“That Got Me To Thinkin’…?” Chapter 29 “The Dump”
By Bruce Williams
I’m not sure what it is about going to the dump that I love so much, but it’s a multi-faceted, multi-layered history that I feel compelled to elucidate. My first experiences with the dump came as a child at what was known as the Hawk’s Prairie Landfill. It should’ve been named Seagull’s Mound, because it was the flying rats that circled the putrid wasteland, having flown inland from the sea to secure morsels of garbage for their sustenance. Every trip to this massive pile of garbage filled me with the hope of finding a working television for my bedroom that didn’t have the screen already smashed, or a golden ticket to Willy Wonka’s possibly real chocolate factory, or maybe even a satchel of bank robber’s discarded money—discreetly stashed in a dumpster to a avoid the heat only to be incredibly, unluckily picked up shortly thereafter by the untimely arrival of a garbage truck.

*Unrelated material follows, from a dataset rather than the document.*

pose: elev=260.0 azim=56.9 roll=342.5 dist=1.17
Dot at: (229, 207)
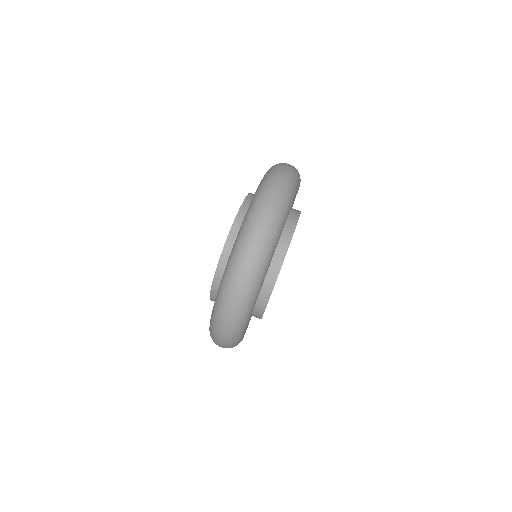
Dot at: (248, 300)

As unlikely as any of these scenarios were apt to unfold, hope abounded—especially in the days when you could still climb up the heap and kick through the coffee grounds, disposable diapers and tin cans in search of gold bars and working cassette players.

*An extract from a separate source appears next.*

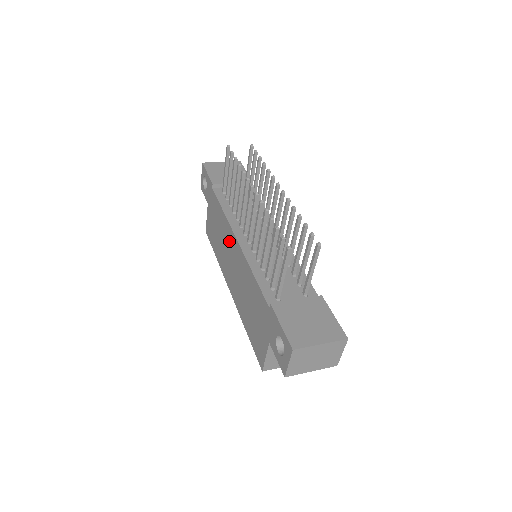
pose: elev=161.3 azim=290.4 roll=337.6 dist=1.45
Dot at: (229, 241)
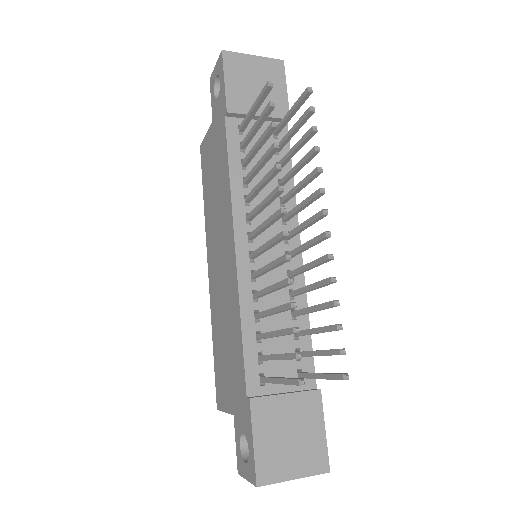
Dot at: (225, 227)
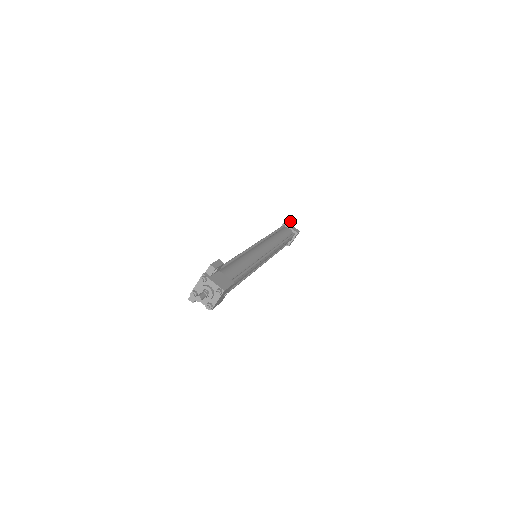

All is possibility with empty pockets and a galloping imagination. Much like I would stare at an excavated construction hole and imagine all the probable wagon wheels, discarded tomahawks, dinosaur bones and buried treasure chests I could find if only allowed to get down onto that lower ground level and begin my archeological pursuits. The landfill permitted that access, even if it might require a tetanus shot and some antibiotics along the way.

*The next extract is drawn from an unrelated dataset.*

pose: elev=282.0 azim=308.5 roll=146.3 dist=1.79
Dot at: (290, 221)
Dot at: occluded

There’s a lapse in my serial dump trips; from those early years in my Dad’s pickup truck discarding Williams house refuse to the here-and-now where I’m surrounded by so much accumulated clutter that the dump provides sweet respite to witness no longer wanted merchandise disappear down the hole of dispair into the shipping container below. My bachelor couch—taken from a plastic covered find by an ex-girlfriend at a Street of Dreams garage sale ($800 still new for $100!) through the years and moves and sun bleaching until it became a dog couch Ruby would shed on as she barked warnings out the front window at passersby. Watching its discolored, frayed filth careen down the metal, 45 degree lips of the acceptor lubed with garbage juice of unknown origin that would adhere to my boots’ tread leaving its milky evidence on my floor mats for a week or so thereafter provided me with a satisfying sense of closure. A life (of a davenport)) well lived.
After our recent purchase of a truck and subsequent big move, I’ve taken no less than four heaping loads to the Algona Transfer Station (the dump’s Christian name)—the last run with such a precariously tied-down Jenga-fied mess it would’ve made the Beverly Hillbillies proud. Even the crew cab and passenger seat had styrofoam and waxed cardboard as their fill…the downed tailgate providing a disorienting eyeview in the backup camera, the twirling pavement causing me to open up the driver’s door old school while going in reverse. The dump: the only place where wearing a face mask is actually preferable.
I wonder about the workers at the dump, too. They’ve got to be paid pretty handsomely for having to smell that liquefying putrefaction day in and day out. I remember how hard it was just working in a seafood restaurant to get that fish smell out of your clothes and hair—imagine inhaling that tell-tale dumpster odor all day and the massive garbage boogers it must create. Do they have to soak in tomato juice after shifts or do they just crawl into bed at night with the missus after applying a couple of generous squirts of Paco Rabanne? These are the questions that haunt me as I lie awake at 5:42 a.m.
I might have one more dump load in me before we’re entirely settled. Normally an avid recycler, why do I throw it all out the window just to toss the hundred or so big cardboard moving boxes over into the abyss (they’re biodegradable—right?) instead of parceling them out over the next ten bi-weekly recycling pickups? Sadly, I must admit my own true nature is more anti-clutterist than it is environmentalist…and I can live with that.
So next time you’re there, think of me. Breathe in that ever-changing yet distinct, notably human concoction not meant to occur in nature deep into your lungs (or take up smoking—it’s healthier), and look over at the next truck. You might see me wrestling an old box spring out of the back and tossing it through those faux-velveted ropes, complete with exaggerated follow through like I just sank a three pointer before halftime. We’ll exchange knowing glances and not speak of that which we are doing. Adieu.